Bookworm by Lucy Mangan
Author:Lucy Mangan
Language: eng
Format: epub
Publisher: Random House
Published: 2018-02-28T16:00:00+00:00
Classics
Little Women had another welcome effect too – it introduced me to the hitherto unknown world of The Classic.
I wanted to know why this book had had so much effort put into it. The red leather! The gilding! The very, very thin, very, very white paper! The introduction and biography! It seemed to fall under the heading of material rather than philosophical conundrums, so instead of running to my usual fount of book-wisdom, I presented it to my own Marmee for consideration.
It was an old book, she explained. But Grandma had only just given it to me, I pointed out. No, not in that sense, she said. In the sense that it had been written a long time ago and been printed and reprinted ever since because people kept wanting to read it. It was considered A Classic. There were lots of them – books that had endured and which everyone had either read or at least heard so much about that they had absorbed the essence of them almost by osmosis.
What was osmosis? I asked. But she had run out of time for explanations – I think the house needed repointing before our swimming lesson or something – so I spoke to empty air.

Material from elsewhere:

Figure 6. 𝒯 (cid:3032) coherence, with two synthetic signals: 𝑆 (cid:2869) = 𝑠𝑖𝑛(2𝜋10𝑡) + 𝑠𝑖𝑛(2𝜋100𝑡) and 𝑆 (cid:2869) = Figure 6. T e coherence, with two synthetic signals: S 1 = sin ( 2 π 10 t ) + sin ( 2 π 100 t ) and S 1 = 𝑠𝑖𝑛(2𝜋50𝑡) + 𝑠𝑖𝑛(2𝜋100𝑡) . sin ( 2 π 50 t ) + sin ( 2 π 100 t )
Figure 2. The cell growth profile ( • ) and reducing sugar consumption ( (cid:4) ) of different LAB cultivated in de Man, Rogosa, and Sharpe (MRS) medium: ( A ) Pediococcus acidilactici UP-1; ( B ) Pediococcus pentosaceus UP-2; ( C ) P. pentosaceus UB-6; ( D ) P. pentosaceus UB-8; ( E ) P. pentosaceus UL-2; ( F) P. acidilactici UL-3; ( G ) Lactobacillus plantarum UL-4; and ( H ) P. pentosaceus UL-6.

No matter. The next time Dad took me to Dillons in Bromley, I scanned the shelves until I found the title Little Women. It was part of a series which all had similar covers – the Puffin Classics livery. Over the next few months Dad would add many volumes to my shelf at home. I weeded out first anything too adventurous (Treasure Island, Journey to the Centre of the Earth, Coral Island and so on) and second, all the animal stories.
I had an early, strict and enduring rule against books in which animals – especially talking animals – were the predominant feature. Thus to the oblivion to which I had already consigned Beatrix Potter, Winnie the Pooh, the inhabitants of Brambly Hedge, Rabbits Peter and Brer and Tales of Farthing Wood I now added, with an equal lack of compunction, the likes of the Just So Stories and The Wind in the Willows. What an idiot. I do not know where or when this mindless prejudice was formed, but in the coming years it would also set me against classics like Tarka the Otter and Ring of Bright Water, and the Whitbread Award-winning The Song of Pentecost and countless less famous others. What. An. Idiot.
Never mind. What’s done is done, and even after a purge of fur and feathers, there was still a fair portion of the canon to devour. I set to work with a will.
The canon, for children, generally means books written between (roughly) the late Victorian era and the end of the Edwardian age; products of what’s traditionally been considered the golden age of children’s literature, bookended by Alice in Wonderland (1865) and Winnie the Pooh (1920). Any later and you’re into upstart, Modern Classics territory. Any earlier and you’re back in moral-tale territory and a world too different for its stories to have endured.